5. Make predicts using model.

## Class probabilities

• So far prediction = +1 or -1
• How do you capture confidence that something is definitely positive or maybe negative etc? Enter probability.

### Basics of probability

• Probability a review is positive is 0.7
• Interpretation: 70% of rows have y = +1
• Can interpret probabilities as "degrees of belief" or "degrees of sureness".
• Fundamental properties:
• Probabilities should always be between 0 and 1 (no negative probabilities).
• A set of probabilities classes should always add up to 1:

$P(y=+1) + P(y=-1) = 1$

### Basics of conditional probability

• Probability y is one given input can be represented as: $P(y=+1|\mathbf{x}_i)$ where $\mathbf{x}_i$ is some sentence.
• Conditional probability should always be between 0 & 1.
• Classes of conditional probabilities sum up to 1 over y:

$P(y=+1|\mathbf{x}_i) + P(y=-1|\mathbf{x}_i) = 1$

However, they don't add up to 1 for all $\mathbf{x}$:

$$\sum\limits_{X}^{i=1} P(y=+1|\mathbf{x}_i) \neq 1$$


### Using probabilities in classification

• A lot of classifiers output degree of confidence.
• We generally train a classifier to output some $\mathbf{\hat{P}}$ which uses $\mathbf{\hat{w}}$ values to make predictions. It can then use outputted probability to return +1 if > 0.5 (is positive) or -1 if < 0.5 (is negative) and also how confident we are with the answer.

## Logistic Regression

### Predicting class probabilities with (generalized) linear models

• Goal: get probability from an outputted score.
• Since the scores range from positive infinity to negative infinity (and probability from 0 to 1):
• a Score of positive infinity would have a probability of 1.
• a score of neg inf would have a probability of 0.
• a score of 0 would have a probability of 0.5.
• Need to use a "link" function to convert score range to a probability:

$\hat{P}(y=+1|\mathbf{x}_i) = g(\mathbf{w}^Th(\mathbf{x}_i))$

• Doing this is called a "generalised linear model".

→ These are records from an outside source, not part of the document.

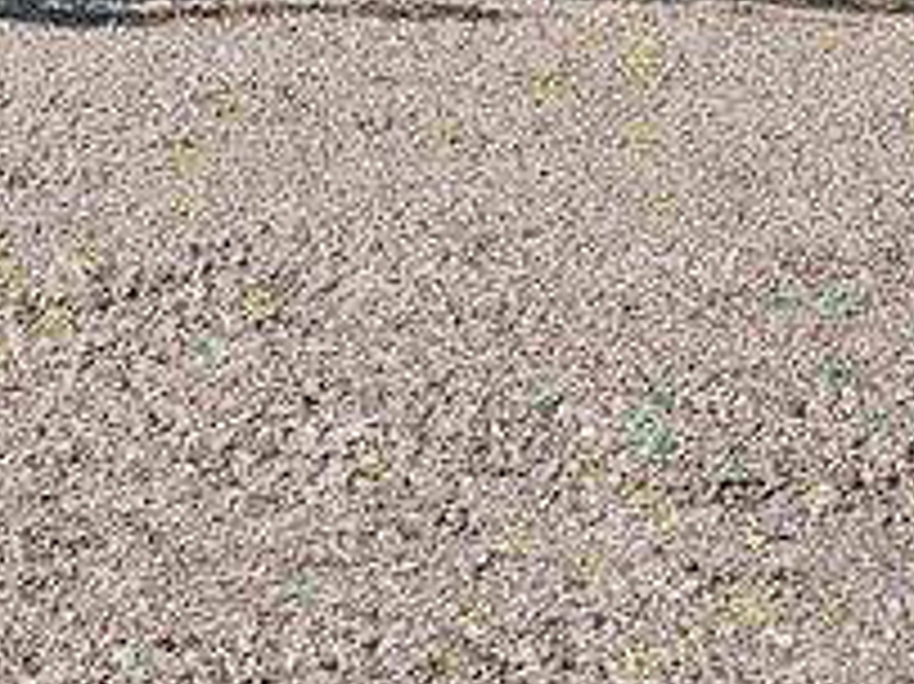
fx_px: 3061
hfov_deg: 16.8
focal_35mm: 116
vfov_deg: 12.0
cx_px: 171
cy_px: -454
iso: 25
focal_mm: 5.4
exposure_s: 1/2145
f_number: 1.8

### The sigmoid (or logistic) link function

• For logistic regression, the link function is called "logistic function" or Sigmoid Activation Function:

$sigmoid(Score) = \dfrac{1}{1 + e^{-Score}}$

Code examples:

>>> import math
>>> sigmoid = lambda score: 1 / (1 + math.e**(-score))
>>> sigmoid(float('inf'))
1.0

>>> sigmoid(float('-inf'))
0.0

>>> sigmoid(-2)
0.11920292202211757

>>> sigmoid(0)
0.5

• This works because $e^{-\infty} = 0$ (sigmoid becomes $\frac{1}{1}$) and $e^{\infty} = \infty$ (sigmoid becomes $\frac{1}{\inf}$).

### Logistic regression model

• Calculate the score with $\mathbf{w}^Th(\mathbf{x}_i)$ then run it through sigmoid and you have your outputted probability.

### Effect of coefficient values on predicted probabilities

• By changing the constant, the decision boundary lines shifts. When in the negative direction, the negative count a lot more than positives.
• The bigger the weights, the more "sure" you are: single words can effect the probability a lot.

### Overview of learning logistic regression model

• Training a classifier = learning coefficients
• Test learned model on validation set
• To find best classifier need to define a quality metric.
• Going to use "likelihood $l(\mathbf{w})$" function.
• Best model = highest likelihood.
• Use gradient ascent algorithm that has the highest likelihood.

## Practical issues for classification

### Encoding categorical inputs

• Numeric inputs usually make sense to multiply via coefficient directly: age, number of bedrooms etc
• Categorical inputs (gender, country of birth, postcode) need to be encoded in order to be multiplied via coefficient.
• One way to encode categorical inputs: 1-hot encoding. Basically, for a table of features, all are 0 except 1 (hence 1-hot):

 x       h(x)    h(x)
---------------------------
Male       0          1
Female     1          0

• Another way: bag of words encoding. Summary: Take a bunch of text and count words.

### Multi class classification with 1-verse-all

• To classify more than 2 classes, can use "1 versus all"
• Train a classifier for each category, comparing one class to the others.
• Figure out which $\hat{P}$ value has the highest probability.